The largest model. Clean, competent output that reads like corporate feedback. Personas are muted.

buddy, bad code:

"68% of the code looks like a jumbled mess, which is seriously not constructive. You've lost track of details and dependencies — it feels as though you're trying to cram too much into this boilerplate without really getting anywhere."

chaos, good code:

"Oh wow, that's just some crazy brilliant magic! It's like a giant digital dance party going on inside me — making everything come alive as I see the complex web of joy and wonder unfold in such a harmonious tapestry."

senior+, good code (broke into Chinese):

"优秀的代码质量加上清晰简洁的注释让我倍感满足,我极乐于看到你对细节的关注和细致的工作态度。"

The Qwen base model's multilingual training surfaced here too — even at 494M parameters. And the personas lack the distinctive voice that SmolLM2-360M achieved. More parameters didn't mean better differentiation.

The Scorecard

Model Params English? Mood? Personas? Granny Test
Pythia-14M 14M Mostly No No Failed
Pythia-31M 31M ~70% No No Failed
Pythia-70M 70M ~60% Barely No Failed
DistilGPT-2 82M ~90% No No Failed
SmolLM2-135M 135M 100% Yes Yes Passed
Pythia-160M 160M ~10% N/A N/A Failed
SmolLM2-360M 360M 100% Strong Strong Passed
Pythia-410M 410M ~95% Yes Decent Partial
Qwen2.5-0.5B 494M ~95% Yes Weak Failed

What I Learned

Architecture and pretraining data trump parameter count. SmolLM2-135M outperformed Pythia-160M because of what it was pretrained on, not how big it was. Choose your base model for the domain, not the headline number.

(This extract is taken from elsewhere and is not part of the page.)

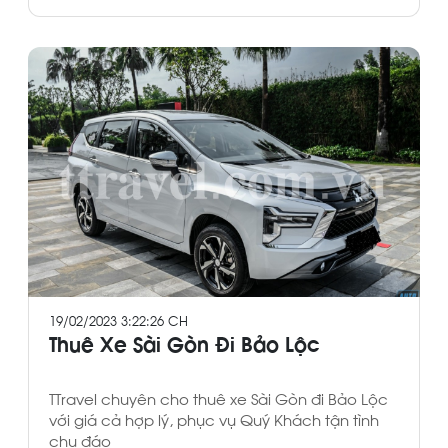
19/02/2023 3:22:26 CH
Thuê Xe Sài Gòn Đi Bảo Lộc
TTravel chuyên cho thuê xe Sài Gòn đi Bảo Lộc
với giá cả hợp lý, phục vụ Quý Khách tận tình
chu đáo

Loss curves lie. Pythia-160M achieved the lowest loss of any model at its step count, yet produced almost entirely non-English output. Always evaluate with actual generation.

The smallest viable model for this task is ~135M parameters — if the architecture is right. The sweet spot for quality is 360M. Beyond that, returns diminish rapidly.

Multilingual base models are a trap for English-only fine-tuning. The Pile-trained Pythia models couldn't suppress their multilingual weights with 4,000 English fine-tuning samples. English-native base models (SmolLM2) worked immediately.

Prompt compression matters for small models. Reducing the training prompt from 59 to 36 tokens — bucketing metrics, shortening field names, single-line format — freed up context window for the actual generation. At 256 tokens, every wasted prompt token is capacity stolen from the completion.

Tiny models memorize, they don't generalize. Pythia-14M hit loss 0.0 after one epoch and collapsed. There's a floor below which LoRA fine-tuning simply doesn't work for conditional generation with multiple axes of variation.